CONSIGNE A: Reproduisez à l'identique les lignes de la liste de dénombrement, depuis son début jusqu'à la ligne contenant « Count of peanuts on the table: 12 », celle-ci incluse. Laissez les images de côté dans votre réponse.

━━━ TEXTE FOURNI

Frédéric Colombot a rejoint les 250 salariés d’Espérer 95 début 2018, au moment de l’ouverture de l’immeuble l’Ensemble, rue Francis Combe à Cergy. Au sein de cette importante association valdoisienne de lutte contre l’exclusion, soutenue par l’Agglomération de Cergy-Pontoise, il a la responsabilité de la cuisine d’insertion. La cuisine d’Espérer 95 est l’un de ses quatre chantiers d’insertion, avec les chantiers voirie et espaces verts, gestion des espaces semi-naturels et valorisation des zones humides. Près de 70 stagiaires au total bénéficient d’une formation alliée à un accompagnement individuel pour acquérir rythme et discipline de travail, allier resocialisation et confiance en soi.
160 repas quotidiens
Dans sa cuisine, Frédéric Colombot fait face au quotidien à plusieurs défis, pour accomplir plusieurs choses en une. Le premier challenge qu’il relève, c’est d’amener ses 10 stagiaires, dès leur premier jour de travail, à fournir 160 vrais repas quotidiens. « Entrée, plat, dessert, le tout dans un budget très contraint avec des produits fournis par la Banque alimentaire ou la « ramasse » auprès du Casino de Cergy ». Et ces repas, Espérer 95 en a un besoin vital. A quelques mètres de la cuisine en effet se trouve l’accueil de jour des personnes sans abri : ce sont 100 repas qui sont servis tous les midis. L’accueil de nuit se voit lui fournir 40 repas tous les soirs et 20 sont livrés au centre d’hébergement Milada à Pontoise.

━━━━━━

CONSIGNE B: Recopiez fidèlement le passage du texte sur Espérer 95 compris entre « Frédéric Colombot a » et « confiance en soi. », bornes incluses.

━━━ EXTRAIT DE DONNÉES

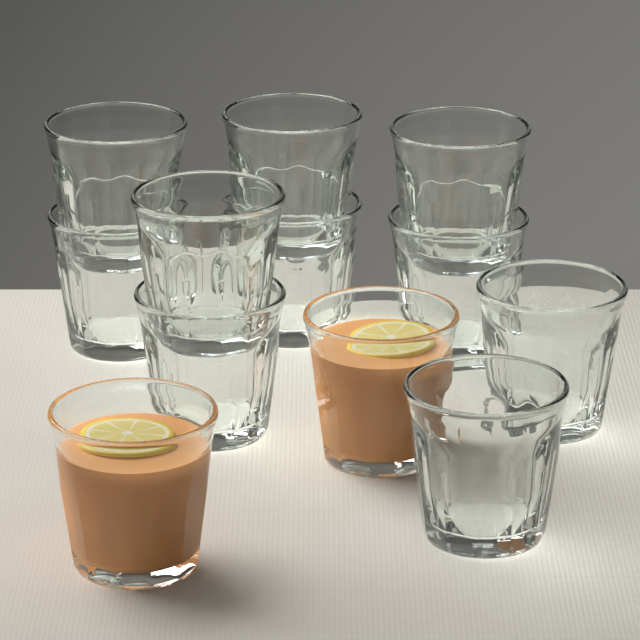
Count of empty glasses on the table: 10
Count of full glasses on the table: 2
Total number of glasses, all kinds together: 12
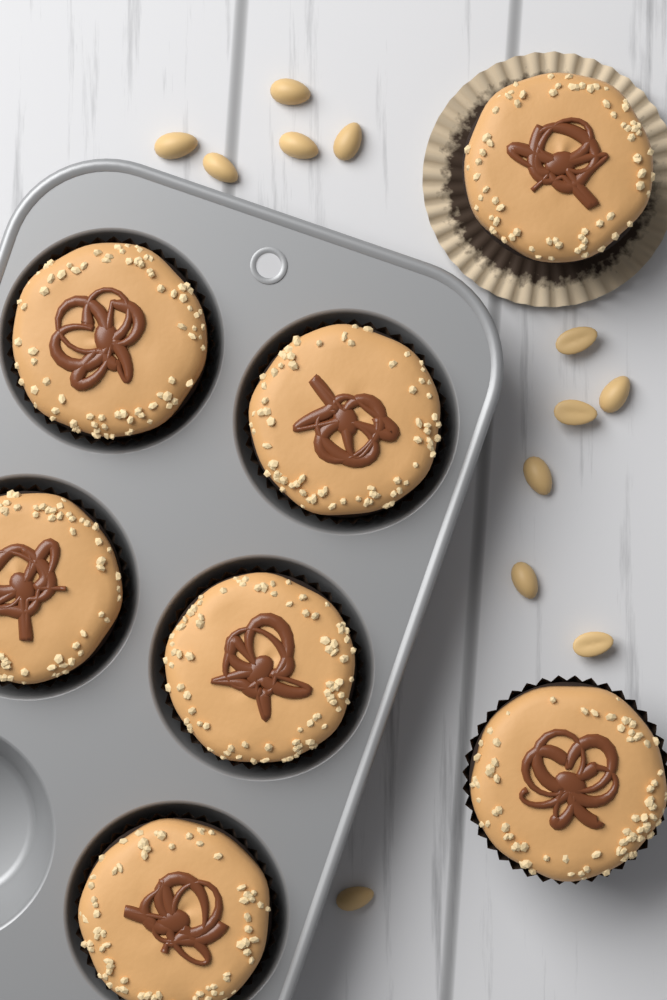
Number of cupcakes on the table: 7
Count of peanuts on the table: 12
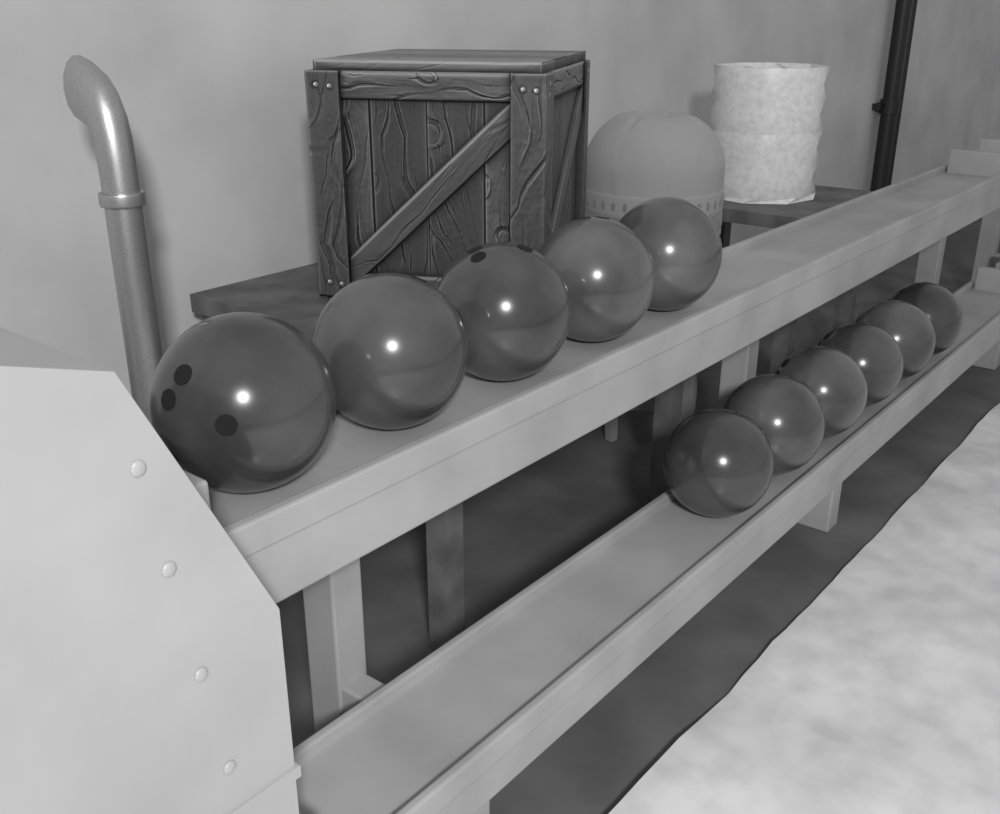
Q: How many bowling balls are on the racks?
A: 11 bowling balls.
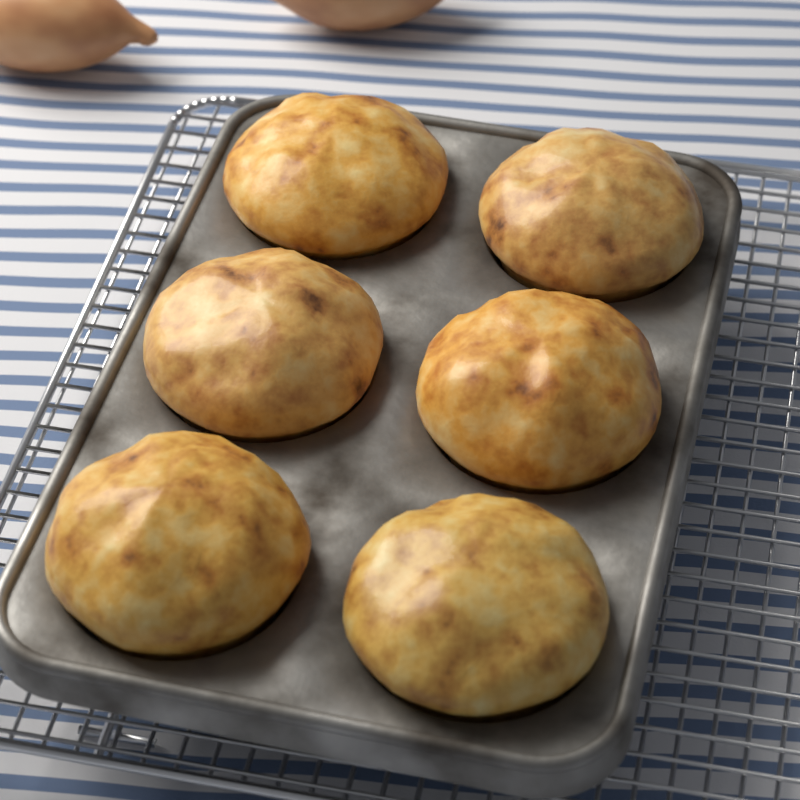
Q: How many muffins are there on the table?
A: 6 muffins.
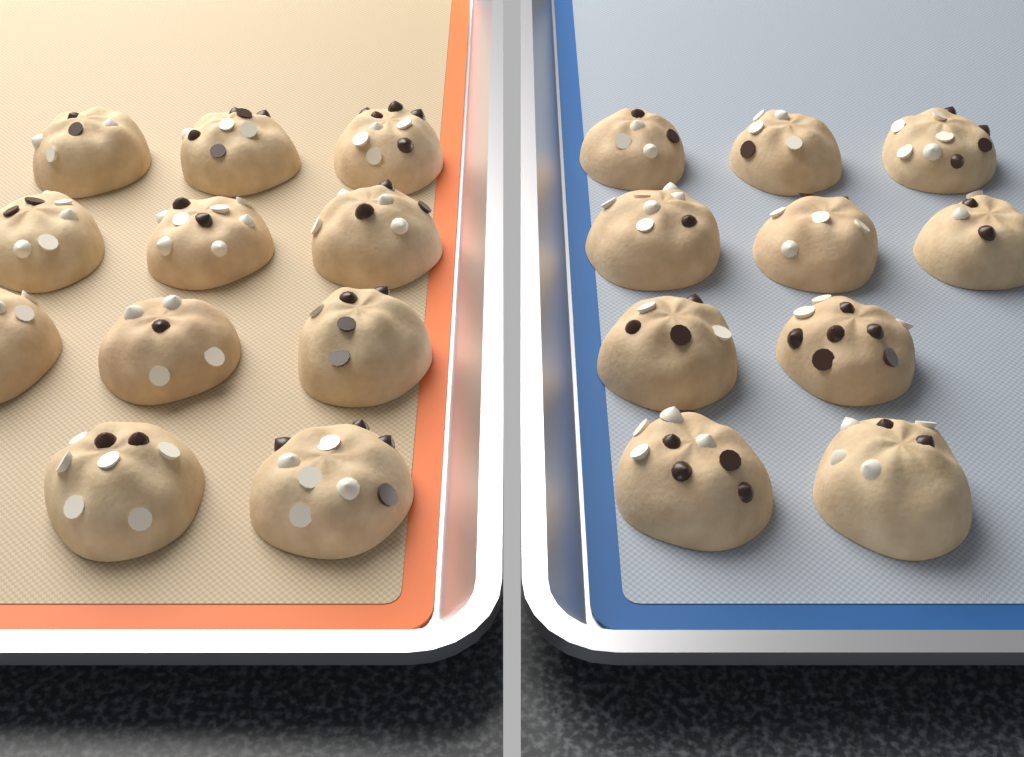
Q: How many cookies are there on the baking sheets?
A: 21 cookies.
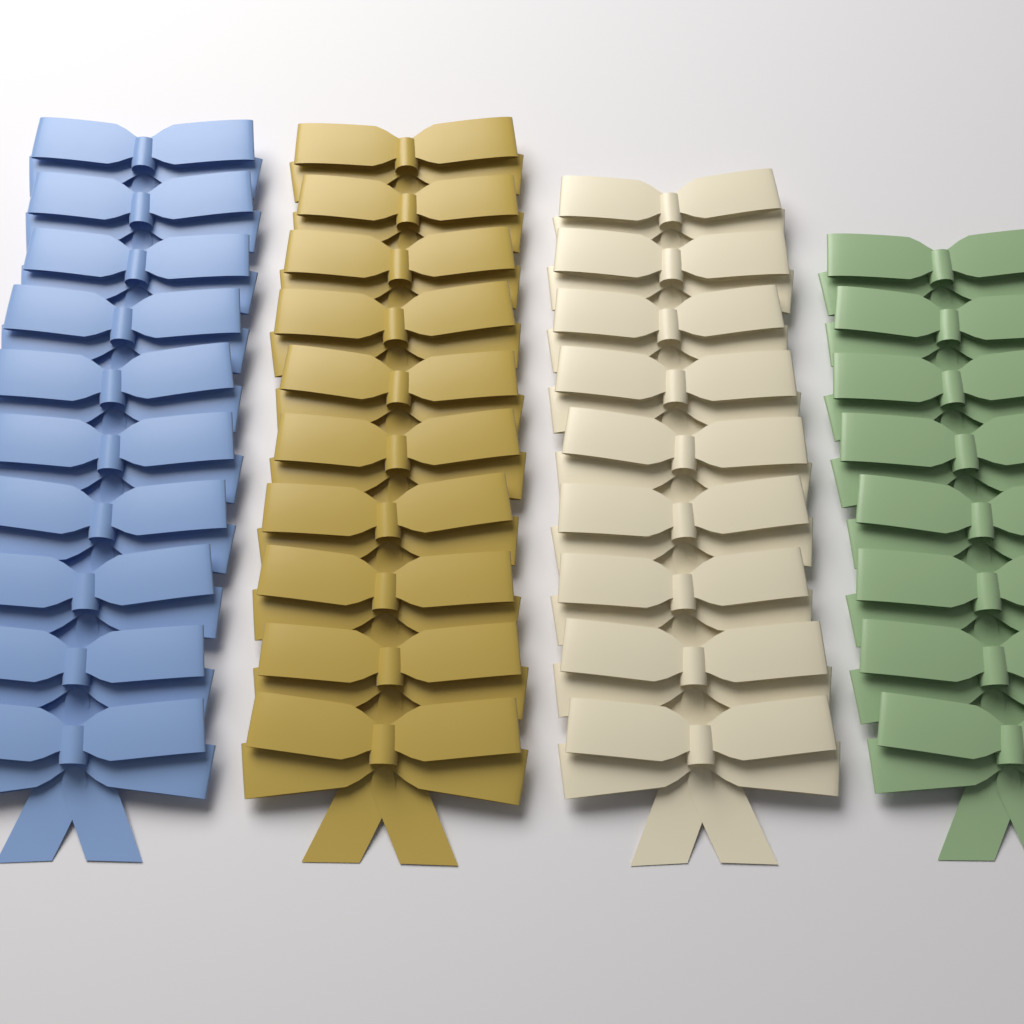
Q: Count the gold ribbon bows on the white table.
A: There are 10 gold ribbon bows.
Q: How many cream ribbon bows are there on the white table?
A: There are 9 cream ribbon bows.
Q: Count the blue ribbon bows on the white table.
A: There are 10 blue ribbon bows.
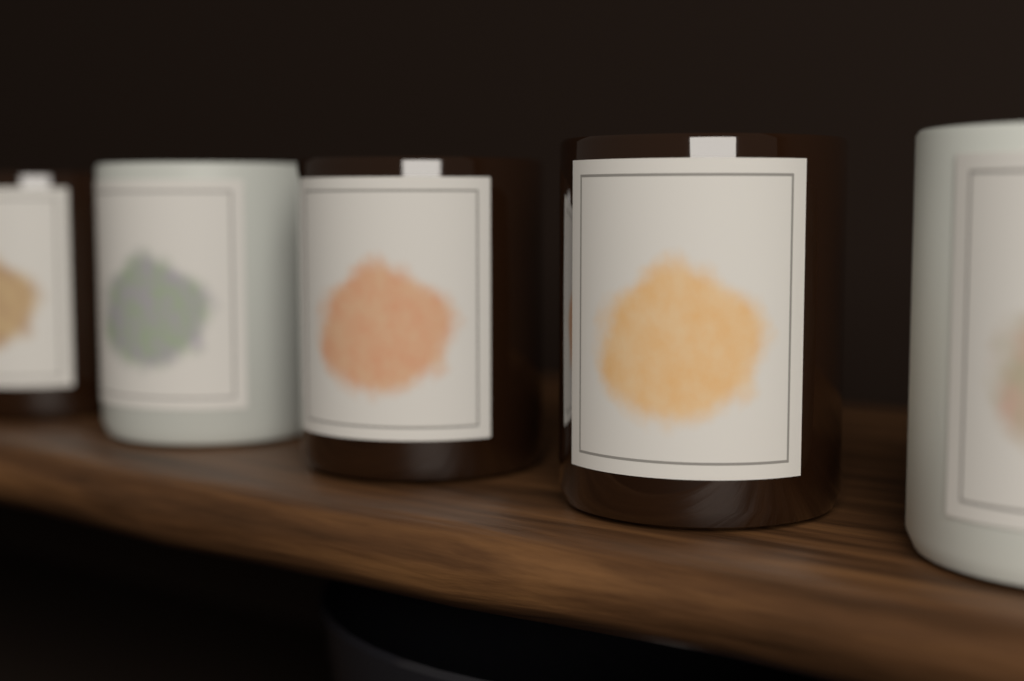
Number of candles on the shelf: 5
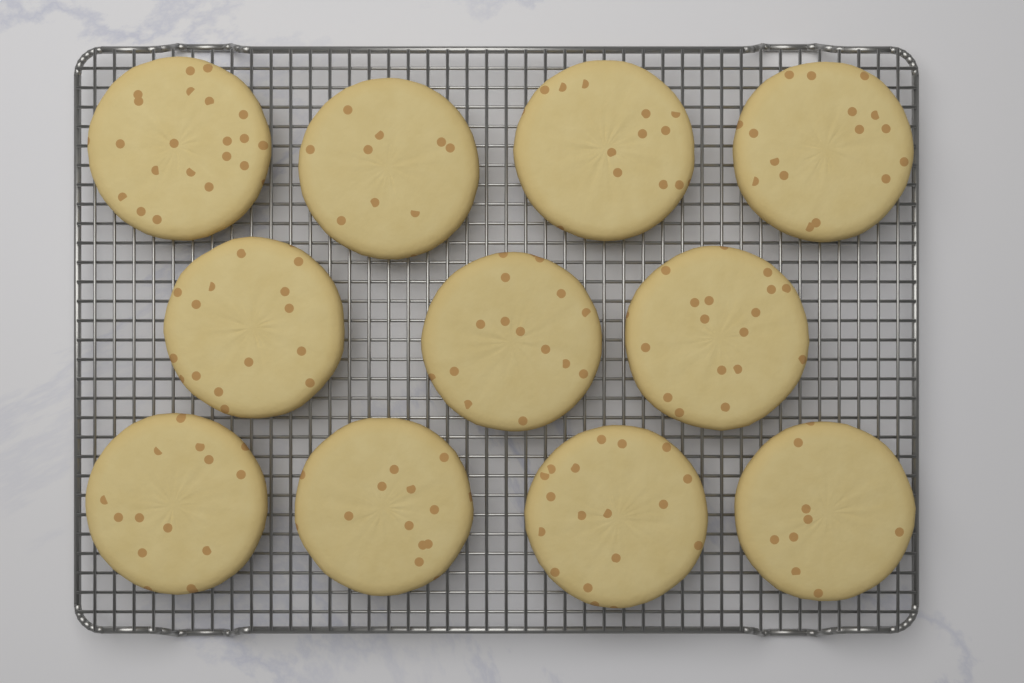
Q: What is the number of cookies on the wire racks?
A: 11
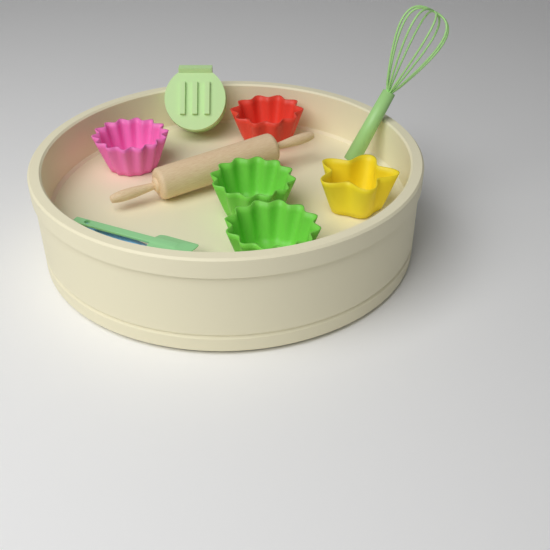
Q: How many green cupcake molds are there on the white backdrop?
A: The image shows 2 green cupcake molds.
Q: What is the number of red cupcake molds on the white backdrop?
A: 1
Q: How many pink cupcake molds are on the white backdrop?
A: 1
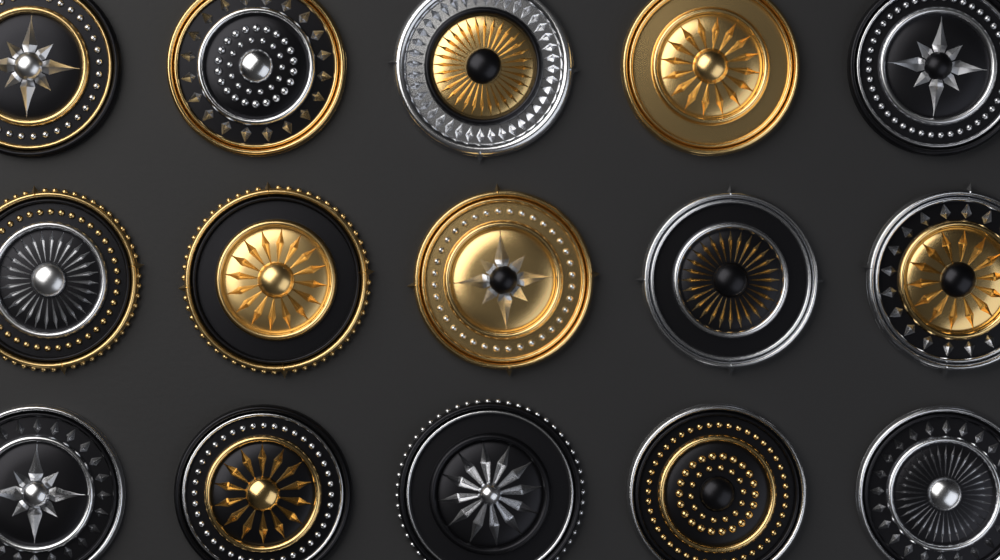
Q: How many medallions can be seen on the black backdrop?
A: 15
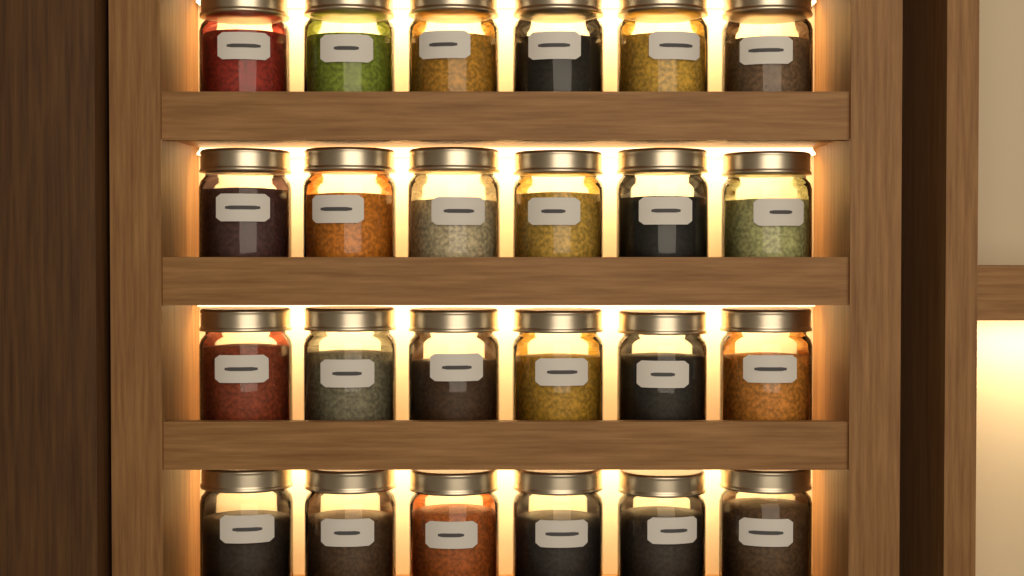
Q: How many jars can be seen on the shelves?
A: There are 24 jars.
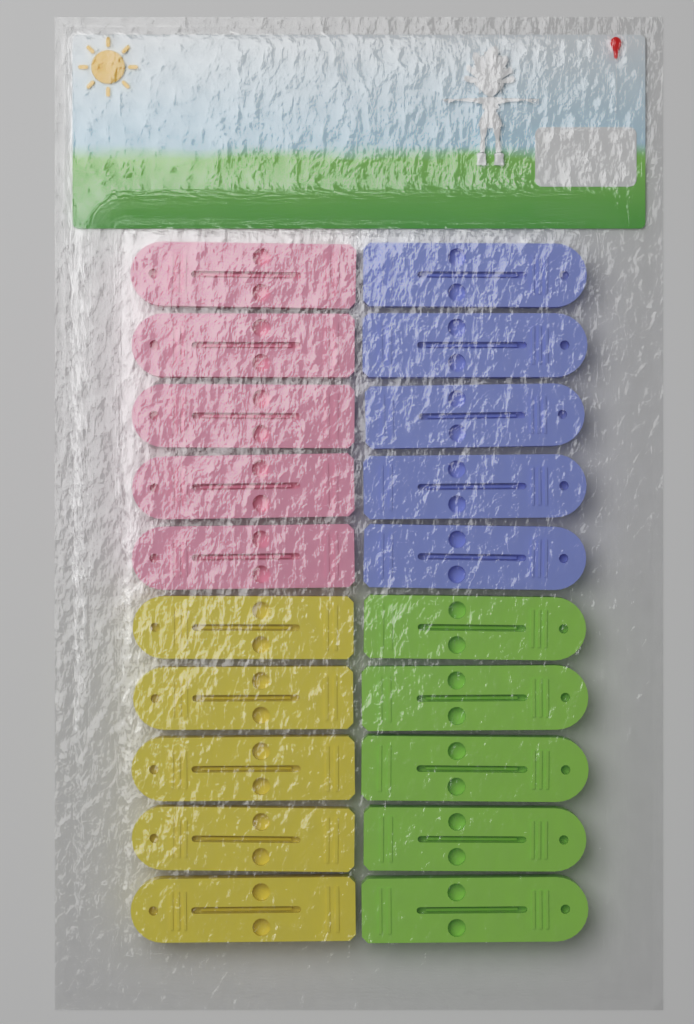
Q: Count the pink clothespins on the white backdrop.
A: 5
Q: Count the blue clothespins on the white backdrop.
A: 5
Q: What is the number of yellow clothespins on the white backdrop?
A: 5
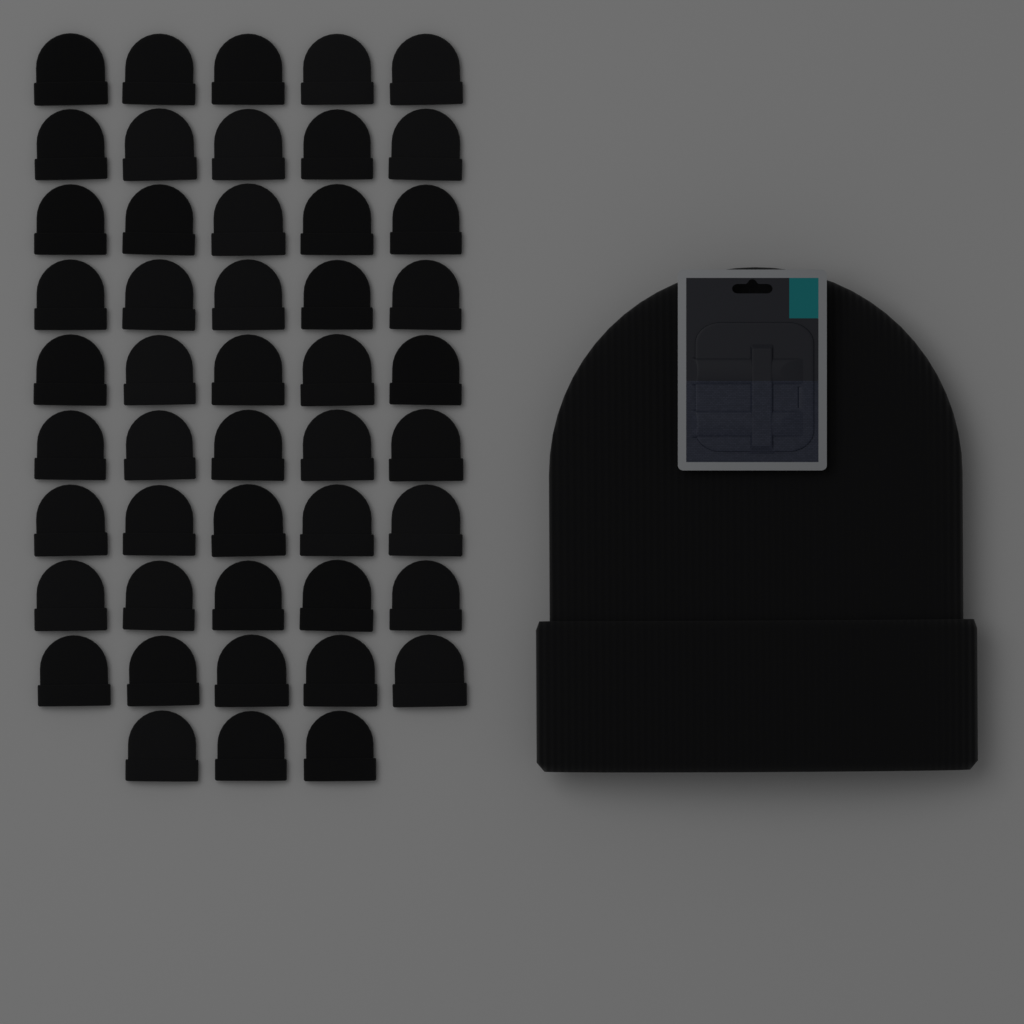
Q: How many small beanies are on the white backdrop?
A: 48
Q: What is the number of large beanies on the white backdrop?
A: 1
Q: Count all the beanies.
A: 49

━━━━━━

RÉPONSE COMPLÈTE A:
Count of empty glasses on the table: 10
Count of full glasses on the table: 2
Total number of glasses, all kinds together: 12
Number of cupcakes on the table: 7
Count of peanuts on the table: 12

RÉPONSE COMPLÈTE B:
Frédéric Colombot a rejoint les 250 salariés d’Espérer 95 début 2018, au moment de l’ouverture de l’immeuble l’Ensemble, rue Francis Combe à Cergy. Au sein de cette importante association valdoisienne de lutte contre l’exclusion, soutenue par l’Agglomération de Cergy-Pontoise, il a la responsabilité de la cuisine d’insertion. La cuisine d’Espérer 95 est l’un de ses quatre chantiers d’insertion, avec les chantiers voirie et espaces verts, gestion des espaces semi-naturels et valorisation des zones humides. Près de 70 stagiaires au total bénéficient d’une formation alliée à un accompagnement individuel pour acquérir rythme et discipline de travail, allier resocialisation et confiance en soi.